REQUIREMENT: For every line in the records that has the word "wrist", make a copy.

RECORDS PROVIDED:
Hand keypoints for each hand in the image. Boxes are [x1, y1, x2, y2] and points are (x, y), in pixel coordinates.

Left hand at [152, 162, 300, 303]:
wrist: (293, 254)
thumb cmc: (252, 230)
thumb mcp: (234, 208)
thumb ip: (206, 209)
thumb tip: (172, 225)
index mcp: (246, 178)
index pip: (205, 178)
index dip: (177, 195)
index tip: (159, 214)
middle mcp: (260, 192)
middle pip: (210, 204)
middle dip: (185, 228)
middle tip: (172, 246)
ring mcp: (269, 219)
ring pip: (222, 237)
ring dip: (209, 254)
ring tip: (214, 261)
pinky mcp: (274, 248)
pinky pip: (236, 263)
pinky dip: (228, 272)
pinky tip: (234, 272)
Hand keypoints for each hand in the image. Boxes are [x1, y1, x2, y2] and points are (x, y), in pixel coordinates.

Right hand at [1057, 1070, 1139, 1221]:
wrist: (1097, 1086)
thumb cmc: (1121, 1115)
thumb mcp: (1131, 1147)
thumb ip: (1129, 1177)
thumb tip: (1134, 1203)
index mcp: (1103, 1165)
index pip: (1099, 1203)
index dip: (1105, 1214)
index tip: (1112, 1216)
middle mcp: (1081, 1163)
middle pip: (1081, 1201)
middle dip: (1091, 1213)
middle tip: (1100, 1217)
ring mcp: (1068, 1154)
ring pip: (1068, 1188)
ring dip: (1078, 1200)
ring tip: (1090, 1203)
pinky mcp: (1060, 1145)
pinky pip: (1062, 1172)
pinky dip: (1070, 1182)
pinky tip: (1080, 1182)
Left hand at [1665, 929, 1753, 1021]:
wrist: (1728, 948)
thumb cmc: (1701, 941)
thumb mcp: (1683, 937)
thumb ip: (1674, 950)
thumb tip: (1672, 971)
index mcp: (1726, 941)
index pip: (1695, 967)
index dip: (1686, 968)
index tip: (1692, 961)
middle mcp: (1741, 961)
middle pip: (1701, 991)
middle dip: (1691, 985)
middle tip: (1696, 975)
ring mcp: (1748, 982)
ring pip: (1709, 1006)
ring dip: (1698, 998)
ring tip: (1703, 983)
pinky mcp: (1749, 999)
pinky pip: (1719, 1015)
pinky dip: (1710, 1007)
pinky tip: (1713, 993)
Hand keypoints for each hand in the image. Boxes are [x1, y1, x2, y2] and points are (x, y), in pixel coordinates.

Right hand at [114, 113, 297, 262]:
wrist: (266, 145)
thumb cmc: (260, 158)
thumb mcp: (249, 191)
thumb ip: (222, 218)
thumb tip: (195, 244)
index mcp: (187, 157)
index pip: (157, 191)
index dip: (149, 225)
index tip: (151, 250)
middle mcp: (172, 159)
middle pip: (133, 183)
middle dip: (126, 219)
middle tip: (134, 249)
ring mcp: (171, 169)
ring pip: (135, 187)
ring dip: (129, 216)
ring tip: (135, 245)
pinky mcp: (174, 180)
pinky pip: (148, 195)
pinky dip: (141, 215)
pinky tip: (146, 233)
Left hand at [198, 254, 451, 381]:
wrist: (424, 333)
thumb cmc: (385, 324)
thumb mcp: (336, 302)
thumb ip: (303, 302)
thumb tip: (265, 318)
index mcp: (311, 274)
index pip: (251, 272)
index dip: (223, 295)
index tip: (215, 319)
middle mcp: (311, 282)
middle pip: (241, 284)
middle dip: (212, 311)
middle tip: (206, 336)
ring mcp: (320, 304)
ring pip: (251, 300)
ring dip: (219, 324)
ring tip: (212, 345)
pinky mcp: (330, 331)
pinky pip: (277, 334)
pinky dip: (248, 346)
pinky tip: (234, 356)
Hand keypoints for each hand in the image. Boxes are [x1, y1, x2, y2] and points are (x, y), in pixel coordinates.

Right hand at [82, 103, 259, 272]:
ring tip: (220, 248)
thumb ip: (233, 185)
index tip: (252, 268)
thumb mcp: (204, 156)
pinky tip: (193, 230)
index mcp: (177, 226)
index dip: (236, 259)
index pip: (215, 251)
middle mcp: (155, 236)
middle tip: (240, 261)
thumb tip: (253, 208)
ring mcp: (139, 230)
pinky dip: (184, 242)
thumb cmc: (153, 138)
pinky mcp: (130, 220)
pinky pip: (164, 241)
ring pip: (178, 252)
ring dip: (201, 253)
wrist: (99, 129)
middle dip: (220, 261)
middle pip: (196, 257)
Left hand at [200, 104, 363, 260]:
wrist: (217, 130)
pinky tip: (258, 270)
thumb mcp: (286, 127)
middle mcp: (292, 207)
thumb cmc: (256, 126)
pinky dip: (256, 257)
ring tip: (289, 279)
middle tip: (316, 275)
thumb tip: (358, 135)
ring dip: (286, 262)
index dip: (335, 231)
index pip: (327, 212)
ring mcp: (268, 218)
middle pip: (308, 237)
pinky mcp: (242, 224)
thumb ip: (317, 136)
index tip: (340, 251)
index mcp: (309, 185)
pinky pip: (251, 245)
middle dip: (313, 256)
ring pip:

RESPONSE TO THE TASK:
wrist: (293, 254)
wrist: (1097, 1086)
wrist: (1728, 948)
wrist: (266, 145)
wrist: (424, 333)
wrist: (99, 129)
wrist: (217, 130)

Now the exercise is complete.